== Texte source ==
- - - - -

Et une couverture vaccinale très insuffisante en France. Côté vaccination contre le papillomavirus, elle est en baisse depuis 2010, et même inférieure à 25 % à 16 ans (données 2013). La méfiance des Français envers ce vaccin et les différentes plaintes à l'encontre du Gardasil ont sans doute participé à détériorer son image. Pourtant, le HSCP rappelle que dès leur mise sur le marché, Gardasil et Cervarix ont été placés sous sourveillance renforcée, notamment par le biais d'un plan de gestion des risques et de l'analyse des notifications spontanées d'effets indésirables. Les croyances entretenues par certains médecins et fortement relayées par les médias ont suscité une "défiance hautement injustifiée " vis-à-vis de la vaccination, écrit le HSCP, qui rappelle que "les données de pharmacovigilance disponibles, avec un recul de plus de sept ans, tant au plan national qu'international, ne permettent pas de retenir l'existence d'un lien de causalité entre cette vaccination et les événements indésirables graves qui lui ont été attribués en France, notamment la sclérose en plaque et d'autres maladies auto-immunes."
Qui sont les femmes qui ne se font pas vacciner ? Les mêmes que celles qui ne font pas de frottis. Selon plusieurs études, dont une enquête de l'Irdes (Institut de recherche et documentation en économie de la santé), menée en collaboration avec l'InVS, les indicateurs d'inégalité sociale influencent à la fois le recours au dépistage par frottis du col des femmes et la vaccination anti HPV des jeunes filles. On observe en effet que l'adhésion de la mère au programme de dépistage des cancers du col utérin favorise la vaccination de la fille contre les HPV. Et vice versa. Le HSCP arrive donc à la conclusion que la vaccination ne sera efficace que si elle "arrive à atteindre un pourcentage élevé de jeunes filles et qu'elle ne délaisse pas celles qui seront les moins enclines à adhérer au dépistage dans leur vie de femme." Autrement dit, la vaccination permettrait de cibler les jeunes filles qui auraient de toute façon échappé au dépistage par frottis, une fois à l'âge adulte.
Pourquoi ne pas s'en tenir à un dépistage organisé du cancer de l'utérus ? Selon le HSCP, la couverture du dépistage par frottis dépassera difficilement les 70 %. La vaccination contre les HPV pourrait donc "apporter une protection supplémentaire vis-à-vis de la mortalité par cancer du col de l'utérus".

- - - - -

Images des pages et texte extrait:
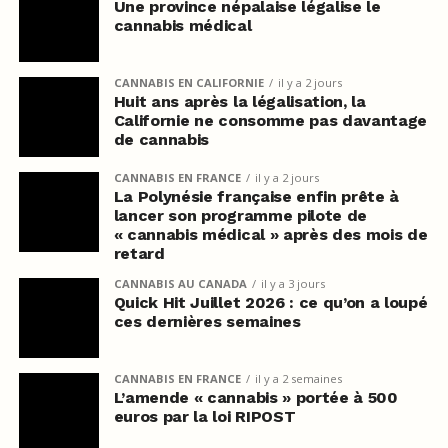
Une province népalaise légalise le
cannabis médical
CANNABIS EN CALIFORNIE
il y a 2 jours
Huit ans après la légalisation, la
Californie ne consomme pas davantage
de cannabis
CANNABIS EN FRANCE
il y a 2 jours
La Polynésie française enfin prête à
lancer son programme pilote de
« cannabis médical » après des mois de
retard
CANNABIS AU CANADA
il y a 3 jours
Quick Hit Juillet 2026 : ce qu’on a loupé
ces dernières semaines
CANNABIS EN FRANCE
il y a 2 semaines
L’amende « cannabis » portée à 500
euros par la loi RIPOST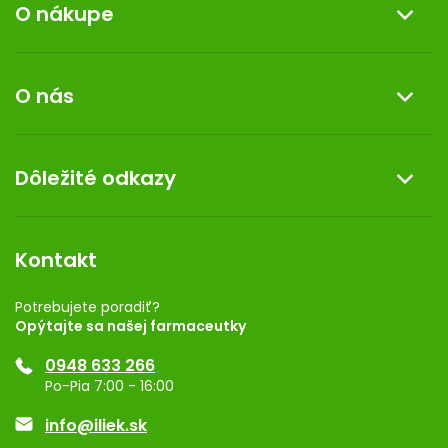
O nákupe
Informácie o nákupe
O nás
Reklamácia a vrátenie tovaru
Doprava a platba
O nás
Dôležité odkazy
Darček k nákupu
Kontakt
Obchodné podmienky
Dermocentrum
Blog
Vernostný program
Kontakt
Rozhodnutie na prevádzku
Registrácia
Potrebujete poradiť?
Opýtajte sa našej farmaceutky
Ponuka pre firmy
0948 633 266
Značky
Po-Pia 7:00 - 16:00
Akcie a zľavy
info@iliek.sk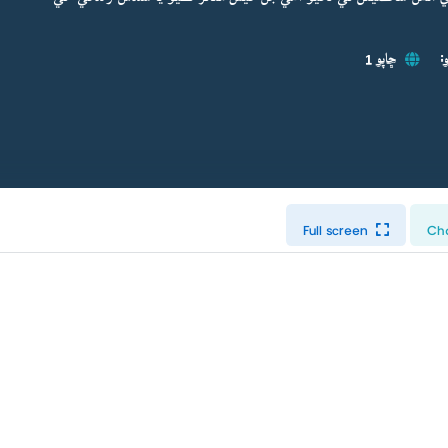
:
ڇاپو 1
Full screen
Ch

- - - - -

== Série d'exercices ==
1 – Selon le texte sur la vaccination contre le papillomavirus, quelle était la couverture vaccinale à 16 ans d'après les données de 2013 ?
2 – Relevez tous les organismes que cite le texte sur la vaccination contre le papillomavirus.

== Corrigé des exercices ==
1 – Elle était inférieure à 25 %.

2 –
- le HSCP
- l'Irdes (Institut de recherche et documentation en économie de la santé)
- l'InVS